Blog TWHS Visits

WHC 2018: Žatec, Town of Hops

Žatec – the Hops Town is up for inclusion in the World Heritage List in 2018. I’ve not been able to find any information online yet whether the ICOMOS advice has come out positive or negative. I put the Bohemian town on my itinerary of a long weekend trip to the German/Czech border region anyway. Žatec lies only about an hour’s drive away from Marienberg in the Ore Mountains, where I was staying.
18th century Holy Trinity Column in Žatec
I visited on a Saturday afternoon, and already on the way to it I was surprised that ‘everything’ was closed: shops had their doors firmly shut, and I was happy that I had filled up the tank of my car in Germany as even gas stations looked doubtful. Arriving at the central square of Žatec, it was easy to park there as no one was around as well! I had expected terraces full of beer drinking locals and tourists (the weather was very sunny and warm for late April), just as in most Czech towns that I had visited before. Only after some effort I found a pizzeria open for a late lunch. Žatec advertises itself as ‘The Hops Town’, which isn’t the same as ‘The Beer Town’: the word “beer” does not even feature in the official T list description. What you will learn from a visit is how hops actually looks like (I had not seen it before) and what they do with it before it ends up in the beer. The industry of hop growing and processing in Žatec goes back to the Middle Ages.
Saaz hops
The best place to learn more about the history is at the Hop Museum. This lies just around the corner from the quite tacky Hop and Beer Temple with its tower. The museum is located in a former hop storage and packing plant (a huge building). At the entrance I received a print-out of a few pages in English, explaining the objects shown across the 3 floors. Most spectacular I found the exhibition about hop-growing on poles – hop plants actually look a bit like vines, but taller. Until 1957, it was common to grow them attached to constructions with meters high wooden poles in ‘hop pole gardens’. The wealth that came with the blossoming hops industry also led to rich residential and communal buildings. A nice row of those at the elongated main square looks recently revamped or repainted. Although there is some signposting, I found it difficult to find out which places can be visited. They are scattered around town among lots of not so interesting places. Roaming around the empty streets I stumbled upon the old synagogue – while peeking in, it looked in such bad repair that it might be a hazard to enter. But there is actually an exhibition inside about the Jewish history of Žatec. The synagogue itself was badly damaged already during the Kristallnacht (1938) and never used again. I was unexpectedly quite moved by the visit, as the state of the building makes it seem that it all happened yesterday.

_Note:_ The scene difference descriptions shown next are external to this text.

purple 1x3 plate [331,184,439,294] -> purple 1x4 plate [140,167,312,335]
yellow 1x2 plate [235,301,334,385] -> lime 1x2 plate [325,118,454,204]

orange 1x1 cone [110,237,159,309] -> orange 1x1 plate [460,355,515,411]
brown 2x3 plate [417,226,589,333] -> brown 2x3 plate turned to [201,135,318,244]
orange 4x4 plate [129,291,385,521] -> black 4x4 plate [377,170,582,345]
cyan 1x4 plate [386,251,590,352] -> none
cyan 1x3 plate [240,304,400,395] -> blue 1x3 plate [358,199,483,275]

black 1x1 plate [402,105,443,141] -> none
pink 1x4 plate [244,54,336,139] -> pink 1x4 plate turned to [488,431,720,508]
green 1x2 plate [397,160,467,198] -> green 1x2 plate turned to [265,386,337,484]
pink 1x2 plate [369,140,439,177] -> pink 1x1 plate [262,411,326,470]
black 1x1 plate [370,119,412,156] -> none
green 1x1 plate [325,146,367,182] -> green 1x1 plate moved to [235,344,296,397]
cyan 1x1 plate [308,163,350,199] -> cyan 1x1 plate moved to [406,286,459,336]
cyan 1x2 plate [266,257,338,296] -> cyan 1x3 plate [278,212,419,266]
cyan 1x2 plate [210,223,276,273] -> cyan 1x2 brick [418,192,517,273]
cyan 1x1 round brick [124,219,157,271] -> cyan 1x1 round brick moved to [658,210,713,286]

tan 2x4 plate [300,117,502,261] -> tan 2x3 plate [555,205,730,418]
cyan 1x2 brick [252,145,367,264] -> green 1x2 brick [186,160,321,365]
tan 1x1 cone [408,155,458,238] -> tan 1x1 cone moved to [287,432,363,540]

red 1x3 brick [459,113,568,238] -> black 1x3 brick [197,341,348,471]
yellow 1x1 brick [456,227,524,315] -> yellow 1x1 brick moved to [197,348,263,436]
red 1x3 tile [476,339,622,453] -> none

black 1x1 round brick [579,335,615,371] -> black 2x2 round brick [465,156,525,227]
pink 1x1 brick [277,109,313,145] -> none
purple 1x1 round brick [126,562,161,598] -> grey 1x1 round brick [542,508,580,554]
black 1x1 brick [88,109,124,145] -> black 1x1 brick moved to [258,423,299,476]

Chimneys of the historic hop drying houses
After so many WHS associated with grapevine growing, it would be a welcome change to have one about hops too. I find it a pity actually that Žatec has not gone for a cultural landscape approach, as hops growing is still practiced around town as well as the rest of the production process. The current proposal possibly focuses too much on the historic buildings, which may come across as yet another Central European town center with a row of colourful houses.